> _ASSIGNED TASK_: Please copy the entries below verbatim, from the line with "How about listing" up to and including the line with "384.6], [0, 0, 1]] dist [0.015477, -0.043427]".

> _DATA FOR PROCESSING_:
■ ■ ■ ■ ■ ■ ■
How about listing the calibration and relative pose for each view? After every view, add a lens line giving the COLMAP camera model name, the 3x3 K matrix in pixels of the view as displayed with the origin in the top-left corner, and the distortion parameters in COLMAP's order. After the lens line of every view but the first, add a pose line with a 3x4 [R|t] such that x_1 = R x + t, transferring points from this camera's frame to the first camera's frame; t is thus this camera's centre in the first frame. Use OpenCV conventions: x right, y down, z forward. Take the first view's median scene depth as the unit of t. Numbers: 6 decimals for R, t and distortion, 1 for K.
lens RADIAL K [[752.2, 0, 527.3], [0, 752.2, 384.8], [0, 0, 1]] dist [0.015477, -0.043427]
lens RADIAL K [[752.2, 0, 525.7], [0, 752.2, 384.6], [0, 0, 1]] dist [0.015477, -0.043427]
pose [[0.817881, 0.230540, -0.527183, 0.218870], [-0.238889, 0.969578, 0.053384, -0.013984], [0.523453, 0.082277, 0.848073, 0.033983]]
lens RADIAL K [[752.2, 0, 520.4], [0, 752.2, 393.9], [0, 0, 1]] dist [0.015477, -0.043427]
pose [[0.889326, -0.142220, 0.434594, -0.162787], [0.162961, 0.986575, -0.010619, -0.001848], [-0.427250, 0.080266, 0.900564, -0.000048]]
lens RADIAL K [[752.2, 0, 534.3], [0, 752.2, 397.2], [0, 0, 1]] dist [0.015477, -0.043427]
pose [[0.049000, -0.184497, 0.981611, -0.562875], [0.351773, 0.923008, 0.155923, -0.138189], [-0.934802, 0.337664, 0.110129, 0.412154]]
■ ■ ■ ■ ■ ■ ■
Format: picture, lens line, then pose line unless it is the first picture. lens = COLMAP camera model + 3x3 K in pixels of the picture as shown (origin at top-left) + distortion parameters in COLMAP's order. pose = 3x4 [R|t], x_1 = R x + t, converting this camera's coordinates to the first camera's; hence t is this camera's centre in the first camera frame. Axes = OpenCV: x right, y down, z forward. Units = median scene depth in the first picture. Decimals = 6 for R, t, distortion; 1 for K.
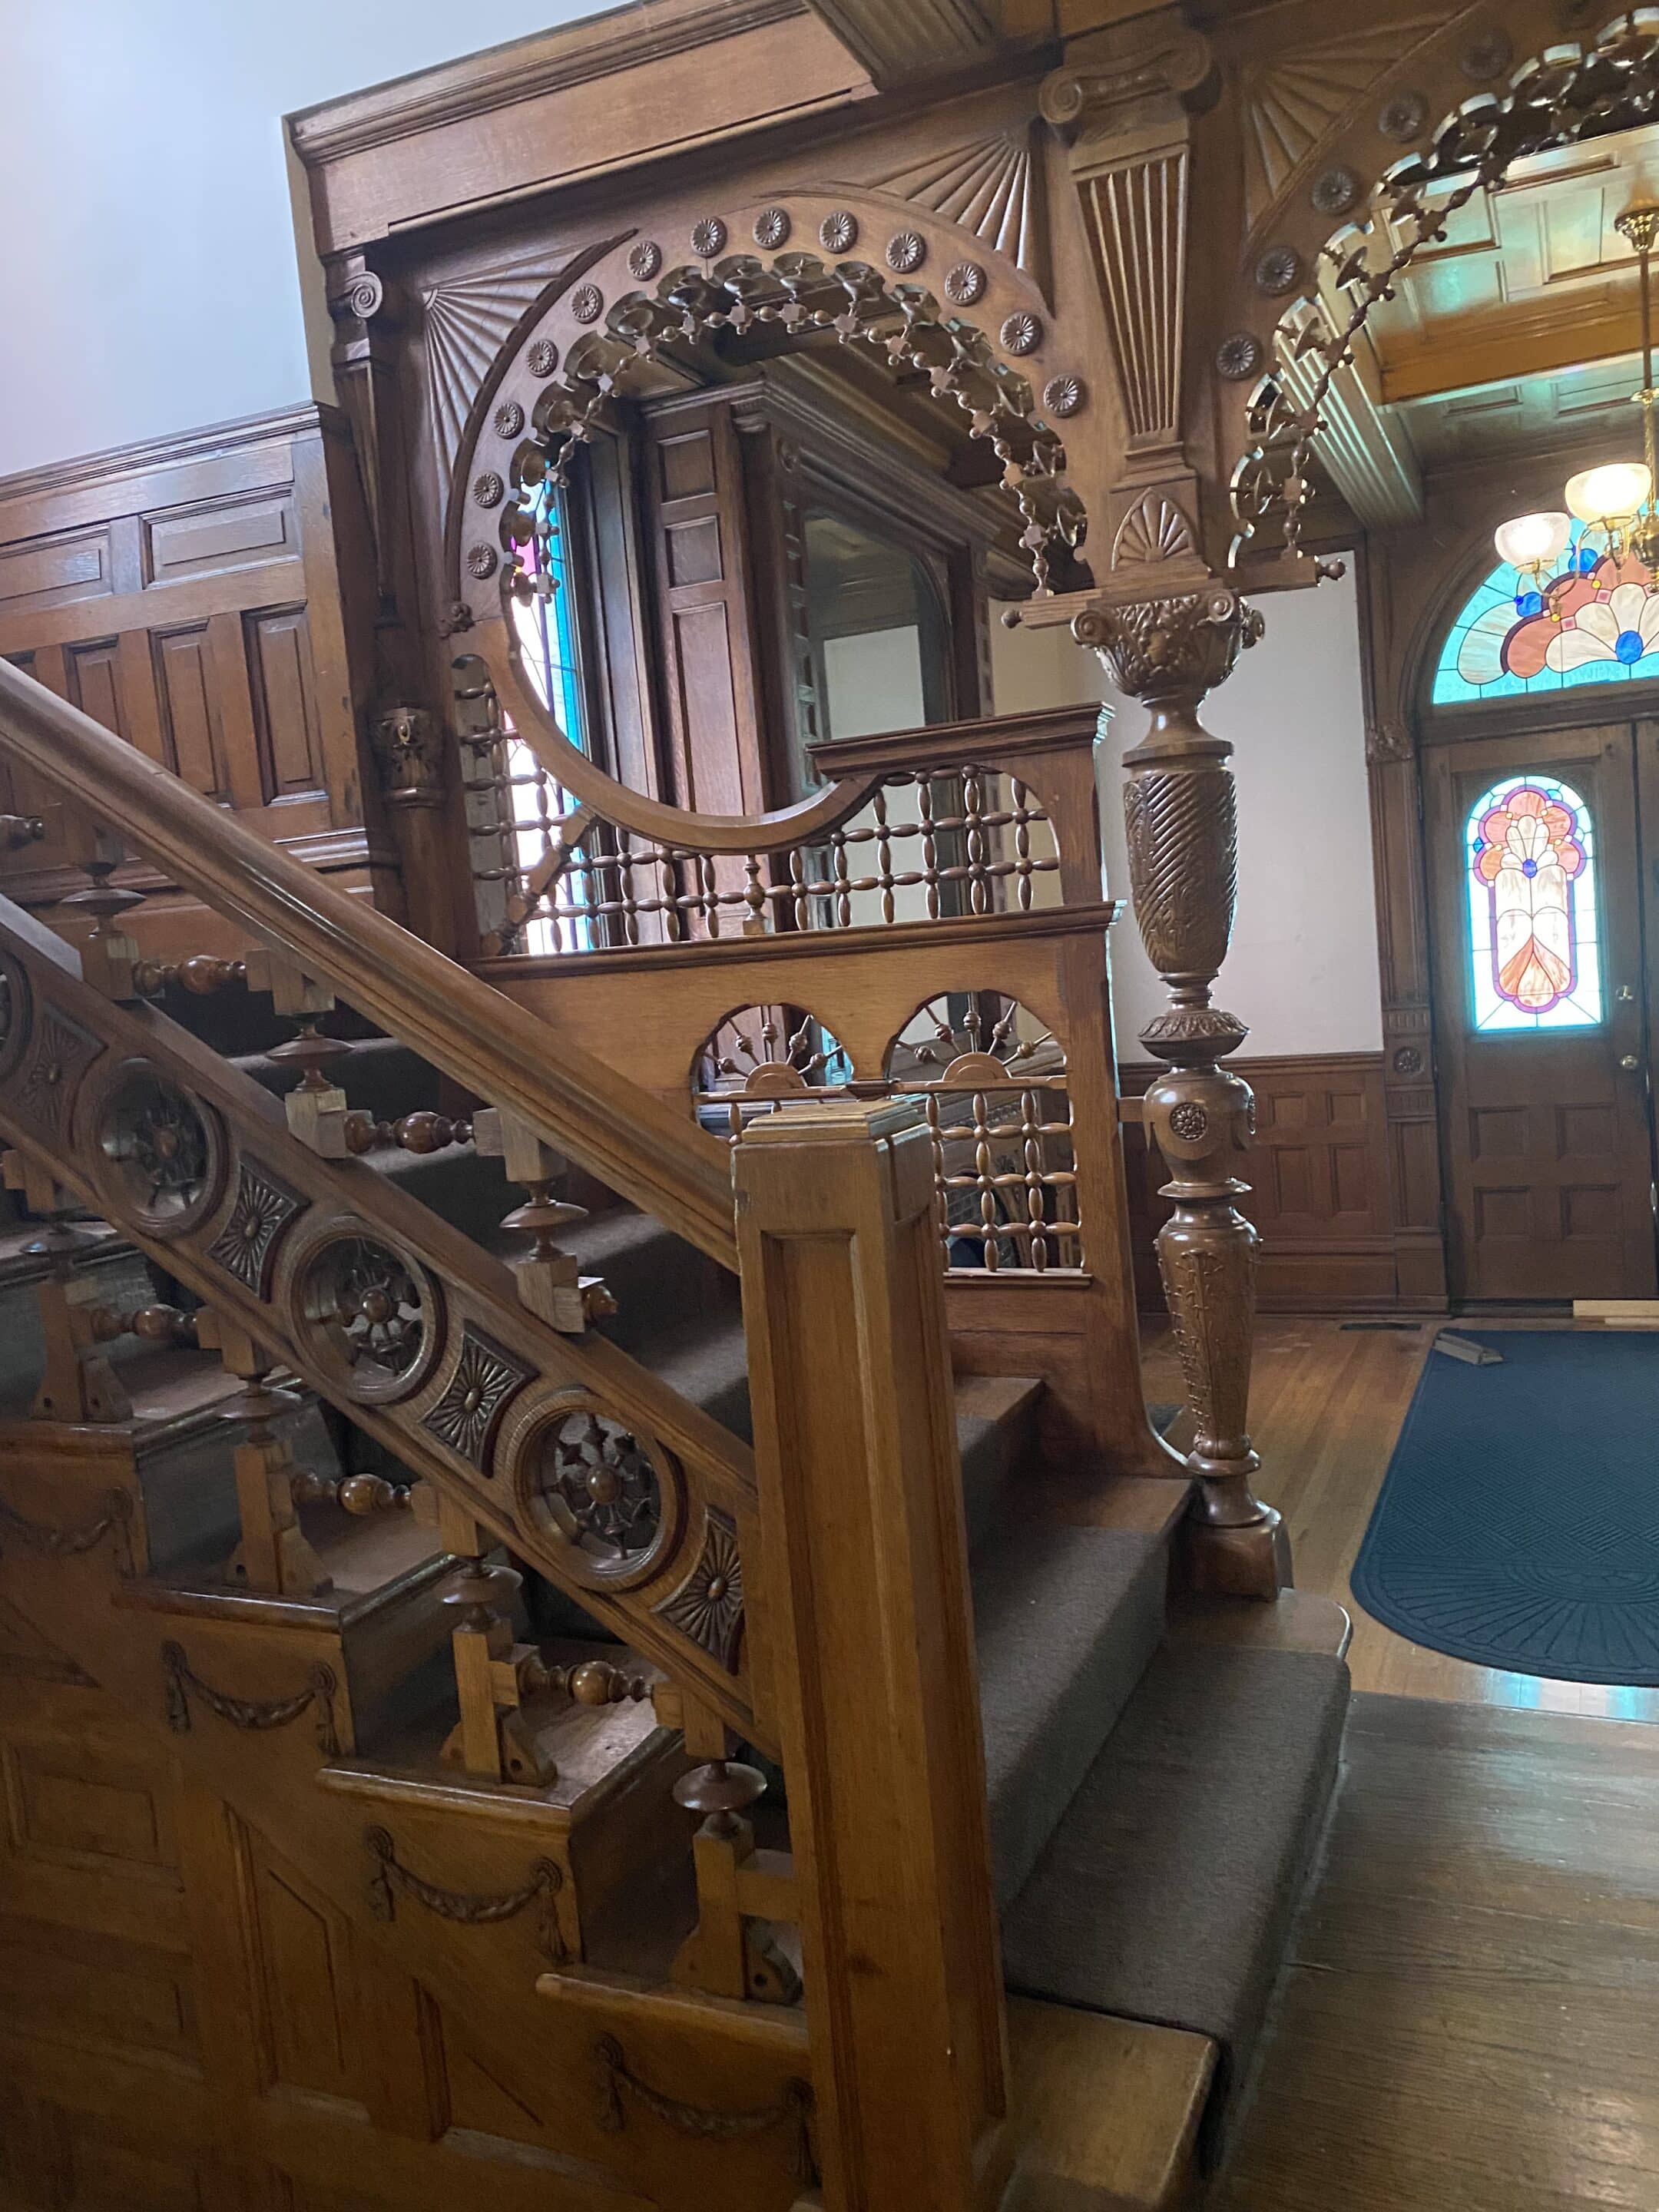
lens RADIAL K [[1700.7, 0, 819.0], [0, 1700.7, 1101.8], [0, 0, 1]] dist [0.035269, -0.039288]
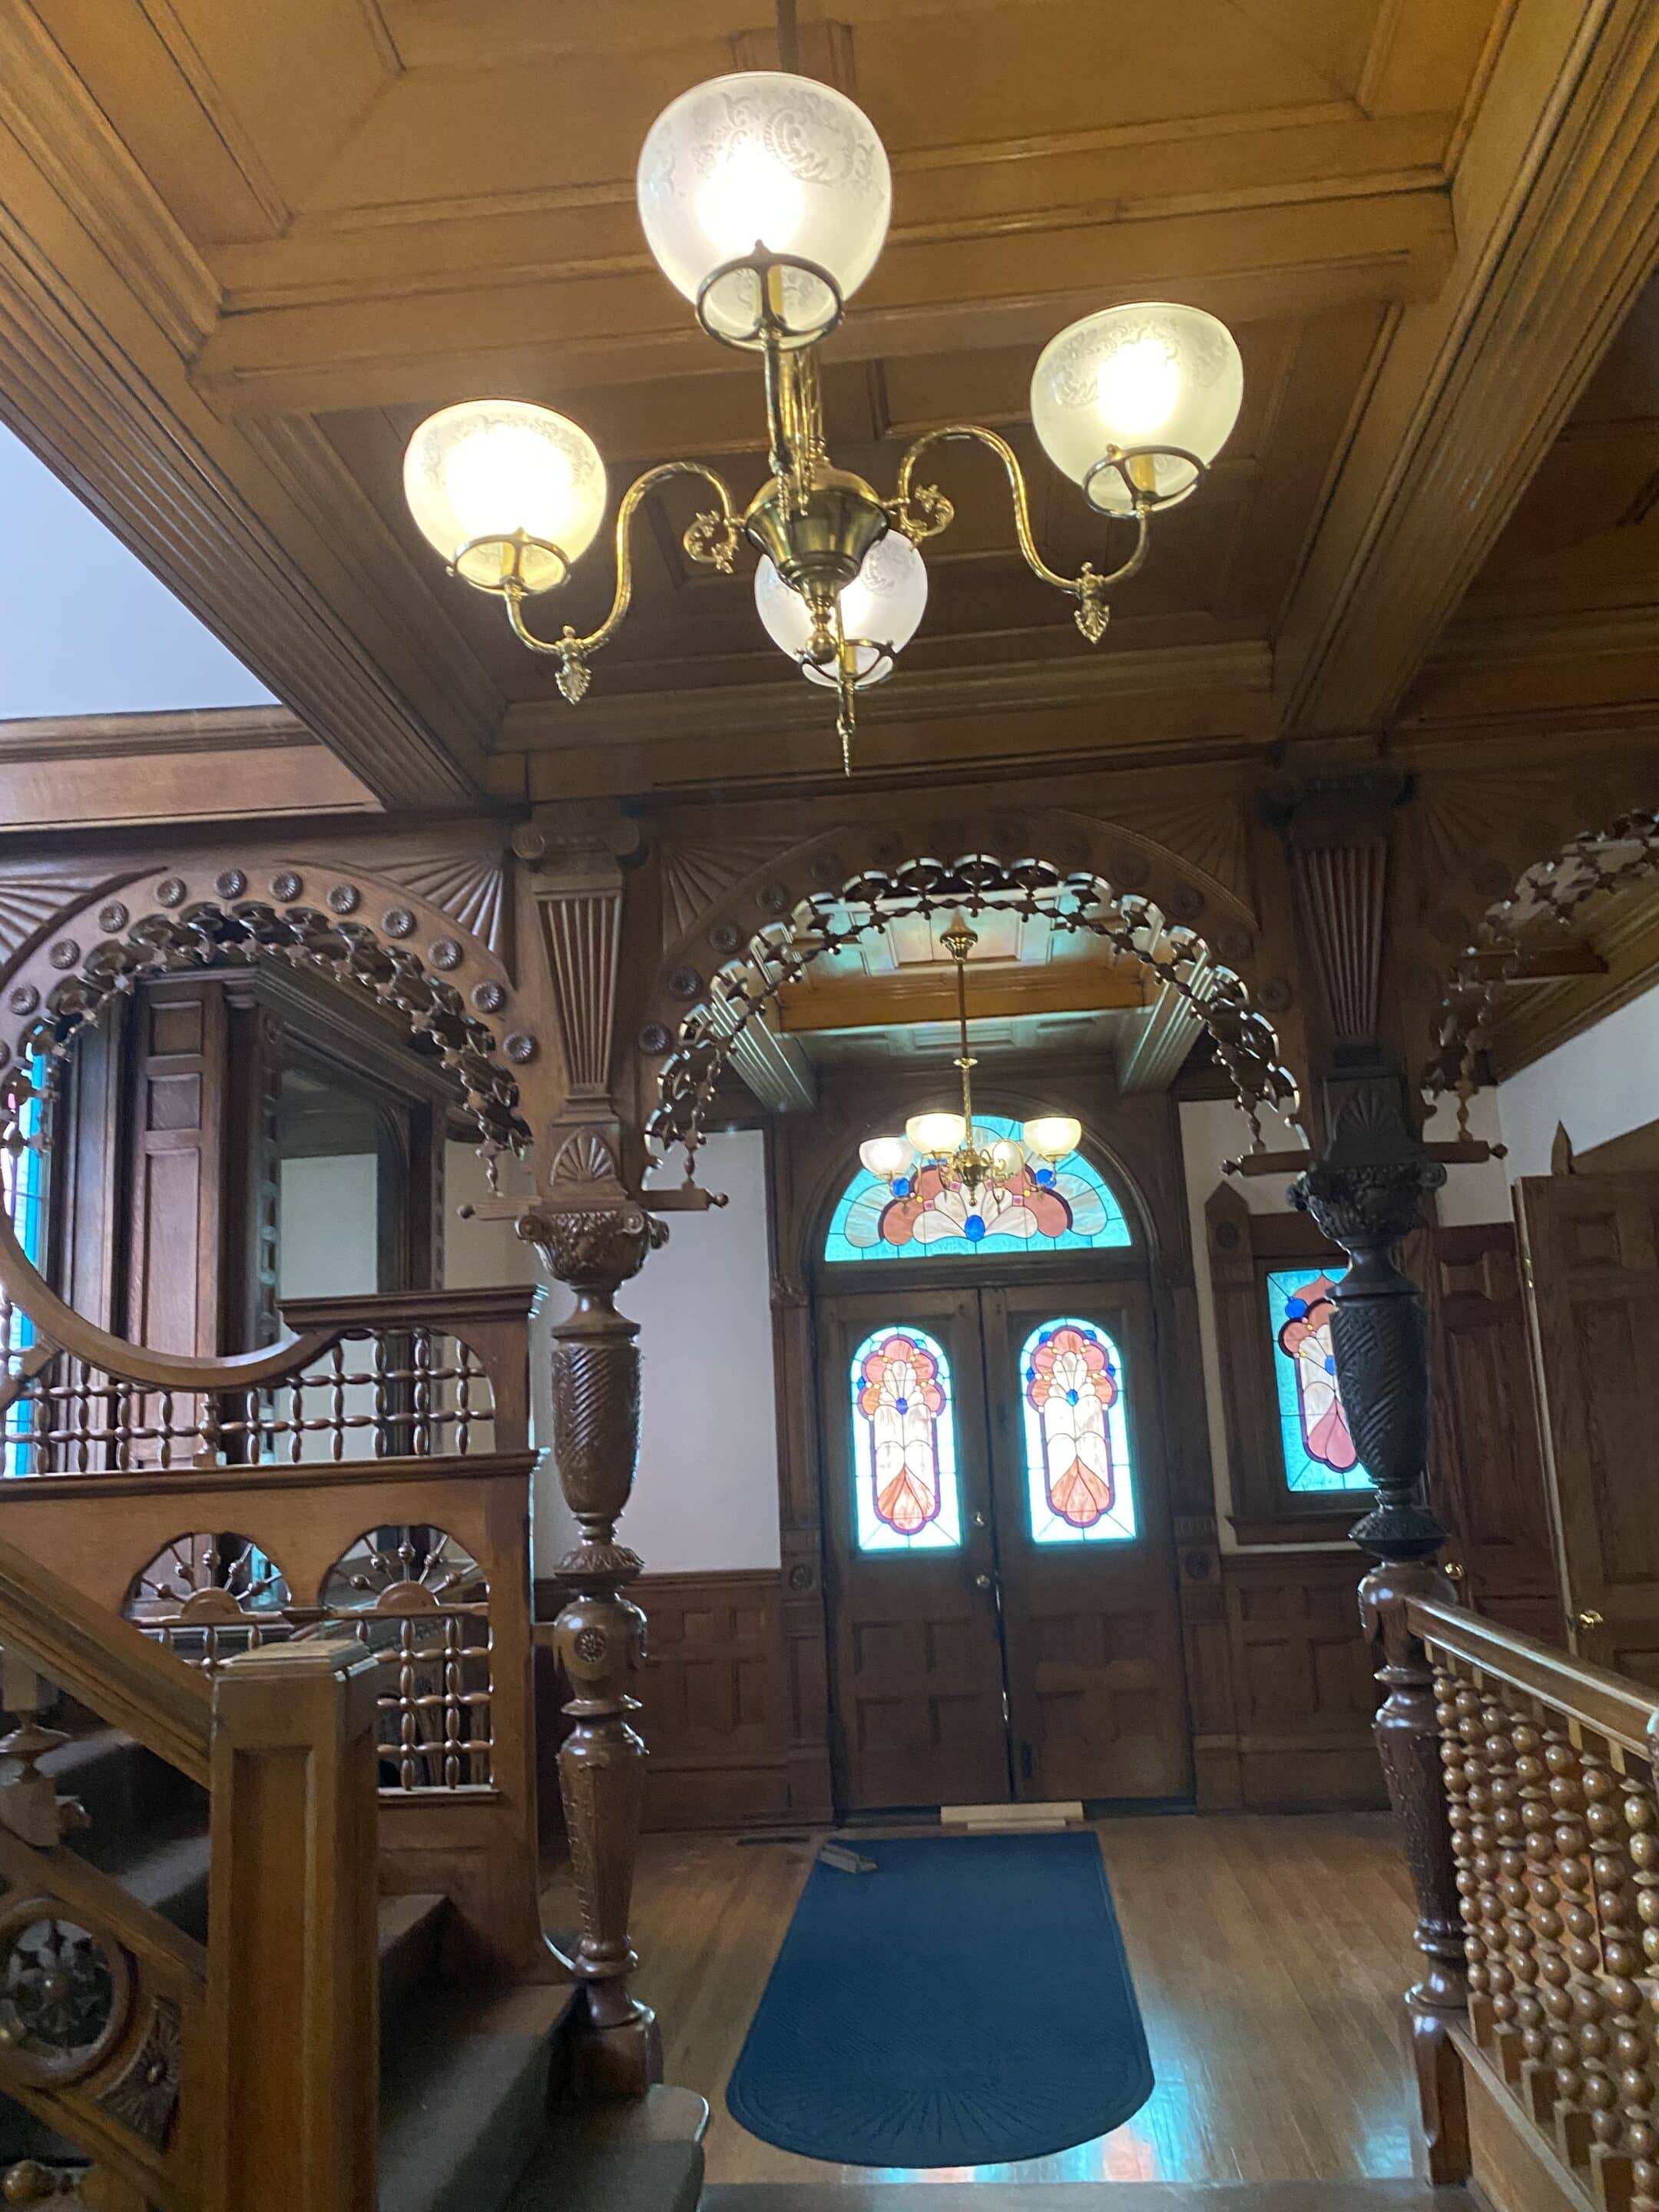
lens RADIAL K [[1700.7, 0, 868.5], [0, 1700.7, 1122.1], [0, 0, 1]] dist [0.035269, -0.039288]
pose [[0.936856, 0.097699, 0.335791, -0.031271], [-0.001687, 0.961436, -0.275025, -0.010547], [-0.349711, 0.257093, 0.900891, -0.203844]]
■ ■ ■ ■ ■ ■ ■
> _OUTPUT_:
How about listing the calibration and relative pose for each view? After every view, add a lens line giving the COLMAP camera model name, the 3x3 K matrix in pixels of the view as displayed with the origin in the top-left corner, and the distortion parameters in COLMAP's order. After the lens line of every view but the first, add a pose line with a 3x4 [R|t] such that x_1 = R x + t, transferring points from this camera's frame to the first camera's frame; t is thus this camera's centre in the first frame. Use OpenCV conventions: x right, y down, z forward. Take the first view's median scene depth as the unit of t. Numbers: 6 decimals for R, t and distortion, 1 for K.
lens RADIAL K [[752.2, 0, 527.3], [0, 752.2, 384.8], [0, 0, 1]] dist [0.015477, -0.043427]
lens RADIAL K [[752.2, 0, 525.7], [0, 752.2, 384.6], [0, 0, 1]] dist [0.015477, -0.043427]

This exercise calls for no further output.